◆ TASK REQUIREMENTS:
Line for line, return the data exactly, omitting all pictures.
=== DATA FOR REVIEW ===
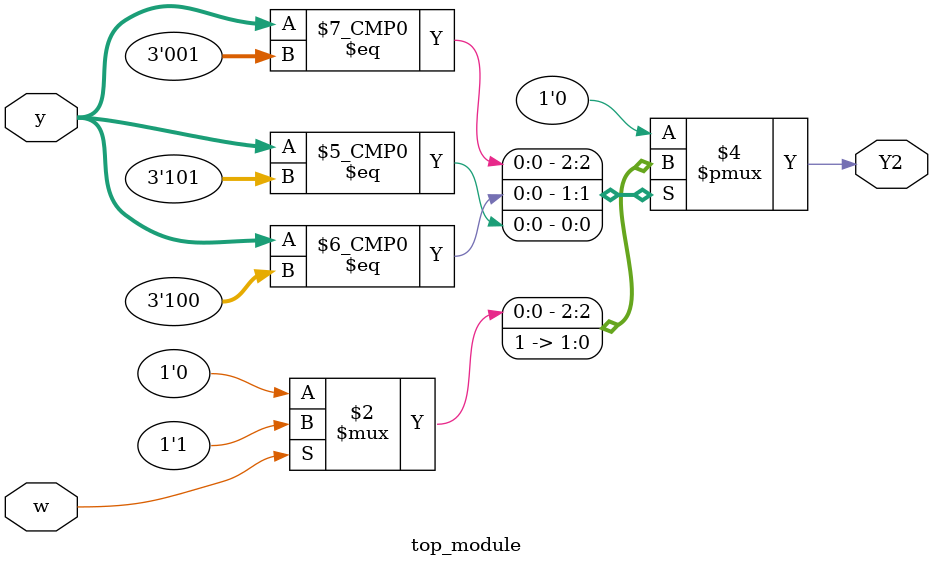
<source format=sv>
module top_module(
    input [3:1] y,
    input w,
    output reg Y2);

    always @(*) begin
        case (y)
            3'b000: Y2 = 1'b0;        // A
            3'b001: Y2 = w ? 1'b1 : 1'b0;  // B
            3'b010: Y2 = 1'b0;        // C
            3'b011: Y2 = 1'b0;        // D
            3'b100: Y2 = 1'b1;        // E
            3'b101: Y2 = 1'b1;        // F
            default: Y2 = 1'b0;       // Safety default
        endcase
    end
endmodule

</source>
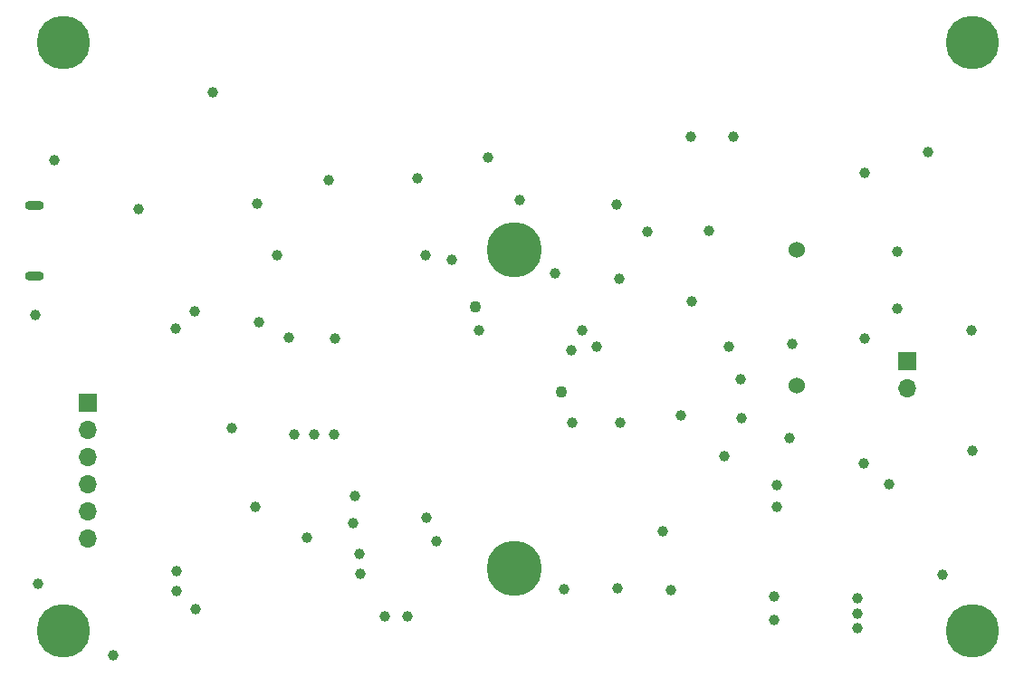
<source format=gbs>
G04 #@! TF.GenerationSoftware,KiCad,Pcbnew,6.0.11-2627ca5db0~126~ubuntu20.04.1*
G04 #@! TF.CreationDate,2023-04-04T17:10:53-04:00*
G04 #@! TF.ProjectId,water_meter,77617465-725f-46d6-9574-65722e6b6963,rev?*
G04 #@! TF.SameCoordinates,Original*
G04 #@! TF.FileFunction,Soldermask,Bot*
G04 #@! TF.FilePolarity,Negative*
%FSLAX46Y46*%
G04 Gerber Fmt 4.6, Leading zero omitted, Abs format (unit mm)*
G04 Created by KiCad (PCBNEW 6.0.11-2627ca5db0~126~ubuntu20.04.1) date 2023-04-04 17:10:53*
%MOMM*%
%LPD*%
G01*
G04 APERTURE LIST*
%ADD10C,1.530000*%
%ADD11C,5.175000*%
%ADD12C,1.100000*%
%ADD13C,5.000000*%
%ADD14C,0.500000*%
%ADD15O,1.800000X0.900000*%
%ADD16R,1.700000X1.700000*%
%ADD17O,1.700000X1.700000*%
%ADD18C,1.000000*%
G04 APERTURE END LIST*
D10*
X183355000Y-120230000D03*
X183355000Y-107530000D03*
D11*
X156935000Y-107530000D03*
X156935000Y-137380000D03*
D12*
X153350000Y-112850000D03*
X161350000Y-120850000D03*
D13*
X114850000Y-143160000D03*
X199850000Y-88160000D03*
X199850000Y-143160000D03*
X114850000Y-88160000D03*
D14*
X112062500Y-110005750D03*
X112062500Y-103405750D03*
D15*
X112062500Y-103405750D03*
X112062500Y-110005750D03*
D16*
X117103333Y-121880000D03*
D17*
X117103333Y-124420000D03*
X117103333Y-126960000D03*
X117103333Y-129500000D03*
X117103333Y-132040000D03*
X117103333Y-134580000D03*
D16*
X193690000Y-117980000D03*
D17*
X193690000Y-120520000D03*
D18*
X132900000Y-103200000D03*
X141900000Y-133100000D03*
X127100000Y-113300000D03*
X137600000Y-134500000D03*
X125300000Y-114900000D03*
X197000000Y-137950000D03*
X181550000Y-131620000D03*
X170900000Y-133900000D03*
X181520000Y-129530000D03*
X157480000Y-102870000D03*
X140208000Y-115824000D03*
X134794000Y-108030000D03*
X133096000Y-114300000D03*
X130556000Y-124206000D03*
X139650000Y-101050000D03*
X171600000Y-139350000D03*
X192050000Y-129500000D03*
X195650000Y-98450000D03*
X192800000Y-107750000D03*
X128800000Y-92800000D03*
X140100000Y-124790000D03*
X112210000Y-113650000D03*
X177450000Y-96950000D03*
X166895000Y-123770000D03*
X173450000Y-96950000D03*
X114000000Y-99200000D03*
X175200000Y-105800000D03*
X121850000Y-103750000D03*
X112440000Y-138790000D03*
X119430000Y-145510000D03*
X153670000Y-115062000D03*
X181300000Y-142200000D03*
X127200000Y-141200000D03*
X163322000Y-115062000D03*
X181300000Y-139950000D03*
X144890000Y-141830000D03*
X146950000Y-141850000D03*
X169400000Y-105900000D03*
X151130000Y-108458000D03*
X138235000Y-124790000D03*
X166800000Y-110250000D03*
X125400000Y-137650000D03*
X161650000Y-139300000D03*
X166615000Y-139250000D03*
X136370000Y-124790000D03*
X192800000Y-113100000D03*
X173570000Y-112410000D03*
X160782000Y-109728000D03*
X147900000Y-100850000D03*
X142480000Y-135990000D03*
X164690000Y-116580000D03*
X176600000Y-126860000D03*
X172530000Y-123040000D03*
X182730000Y-125200000D03*
X189040000Y-140120000D03*
X199760000Y-115080000D03*
X189040000Y-141610000D03*
X162400000Y-123720000D03*
X148690000Y-108030000D03*
X199780000Y-126320000D03*
X166570000Y-103290000D03*
X142570000Y-137900000D03*
X189040000Y-142970000D03*
X125380000Y-139440000D03*
X148800000Y-132620000D03*
X178140000Y-119700000D03*
X178240000Y-123310000D03*
X149720000Y-134780000D03*
X132740000Y-131590000D03*
X135850000Y-115790000D03*
X182960000Y-116360000D03*
X177040000Y-116630000D03*
X154480000Y-98900000D03*
X162320000Y-116990000D03*
X189740000Y-100365000D03*
X189720000Y-115870000D03*
X142080000Y-130580000D03*
X189690000Y-127550000D03*
M02*

</source>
===
◆ EXERCISE RESULT:
<source format=sv>
module top_module(
    input [3:1] y,
    input w,
    output reg Y2);

    always @(*) begin
        case (y)
            3'b000: Y2 = 1'b0;        // A
            3'b001: Y2 = w ? 1'b1 : 1'b0;  // B
            3'b010: Y2 = 1'b0;        // C
            3'b011: Y2 = 1'b0;        // D
            3'b100: Y2 = 1'b1;        // E
            3'b101: Y2 = 1'b1;        // F
            default: Y2 = 1'b0;       // Safety default
        endcase
    end
endmodule

</source>
<source format=gbs>
G04 #@! TF.GenerationSoftware,KiCad,Pcbnew,6.0.11-2627ca5db0~126~ubuntu20.04.1*
G04 #@! TF.CreationDate,2023-04-04T17:10:53-04:00*
G04 #@! TF.ProjectId,water_meter,77617465-725f-46d6-9574-65722e6b6963,rev?*
G04 #@! TF.SameCoordinates,Original*
G04 #@! TF.FileFunction,Soldermask,Bot*
G04 #@! TF.FilePolarity,Negative*
%FSLAX46Y46*%
G04 Gerber Fmt 4.6, Leading zero omitted, Abs format (unit mm)*
G04 Created by KiCad (PCBNEW 6.0.11-2627ca5db0~126~ubuntu20.04.1) date 2023-04-04 17:10:53*
%MOMM*%
%LPD*%
G01*
G04 APERTURE LIST*
%ADD10C,1.530000*%
%ADD11C,5.175000*%
%ADD12C,1.100000*%
%ADD13C,5.000000*%
%ADD14C,0.500000*%
%ADD15O,1.800000X0.900000*%
%ADD16R,1.700000X1.700000*%
%ADD17O,1.700000X1.700000*%
%ADD18C,1.000000*%
G04 APERTURE END LIST*
D10*
X183355000Y-120230000D03*
X183355000Y-107530000D03*
D11*
X156935000Y-107530000D03*
X156935000Y-137380000D03*
D12*
X153350000Y-112850000D03*
X161350000Y-120850000D03*
D13*
X114850000Y-143160000D03*
X199850000Y-88160000D03*
X199850000Y-143160000D03*
X114850000Y-88160000D03*
D14*
X112062500Y-110005750D03*
X112062500Y-103405750D03*
D15*
X112062500Y-103405750D03*
X112062500Y-110005750D03*
D16*
X117103333Y-121880000D03*
D17*
X117103333Y-124420000D03*
X117103333Y-126960000D03*
X117103333Y-129500000D03*
X117103333Y-132040000D03*
X117103333Y-134580000D03*
D16*
X193690000Y-117980000D03*
D17*
X193690000Y-120520000D03*
D18*
X132900000Y-103200000D03*
X141900000Y-133100000D03*
X127100000Y-113300000D03*
X137600000Y-134500000D03*
X125300000Y-114900000D03*
X197000000Y-137950000D03*
X181550000Y-131620000D03*
X170900000Y-133900000D03*
X181520000Y-129530000D03*
X157480000Y-102870000D03*
X140208000Y-115824000D03*
X134794000Y-108030000D03*
X133096000Y-114300000D03*
X130556000Y-124206000D03*
X139650000Y-101050000D03*
X171600000Y-139350000D03*
X192050000Y-129500000D03*
X195650000Y-98450000D03*
X192800000Y-107750000D03*
X128800000Y-92800000D03*
X140100000Y-124790000D03*
X112210000Y-113650000D03*
X177450000Y-96950000D03*
X166895000Y-123770000D03*
X173450000Y-96950000D03*
X114000000Y-99200000D03*
X175200000Y-105800000D03*
X121850000Y-103750000D03*
X112440000Y-138790000D03*
X119430000Y-145510000D03*
X153670000Y-115062000D03*
X181300000Y-142200000D03*
X127200000Y-141200000D03*
X163322000Y-115062000D03*
X181300000Y-139950000D03*
X144890000Y-141830000D03*
X146950000Y-141850000D03*
X169400000Y-105900000D03*
X151130000Y-108458000D03*
X138235000Y-124790000D03*
X166800000Y-110250000D03*
X125400000Y-137650000D03*
X161650000Y-139300000D03*
X166615000Y-139250000D03*
X136370000Y-124790000D03*
X192800000Y-113100000D03*
X173570000Y-112410000D03*
X160782000Y-109728000D03*
X147900000Y-100850000D03*
X142480000Y-135990000D03*
X164690000Y-116580000D03*
X176600000Y-126860000D03*
X172530000Y-123040000D03*
X182730000Y-125200000D03*
X189040000Y-140120000D03*
X199760000Y-115080000D03*
X189040000Y-141610000D03*
X162400000Y-123720000D03*
X148690000Y-108030000D03*
X199780000Y-126320000D03*
X166570000Y-103290000D03*
X142570000Y-137900000D03*
X189040000Y-142970000D03*
X125380000Y-139440000D03*
X148800000Y-132620000D03*
X178140000Y-119700000D03*
X178240000Y-123310000D03*
X149720000Y-134780000D03*
X132740000Y-131590000D03*
X135850000Y-115790000D03*
X182960000Y-116360000D03*
X177040000Y-116630000D03*
X154480000Y-98900000D03*
X162320000Y-116990000D03*
X189740000Y-100365000D03*
X189720000Y-115870000D03*
X142080000Y-130580000D03*
X189690000Y-127550000D03*
M02*

</source>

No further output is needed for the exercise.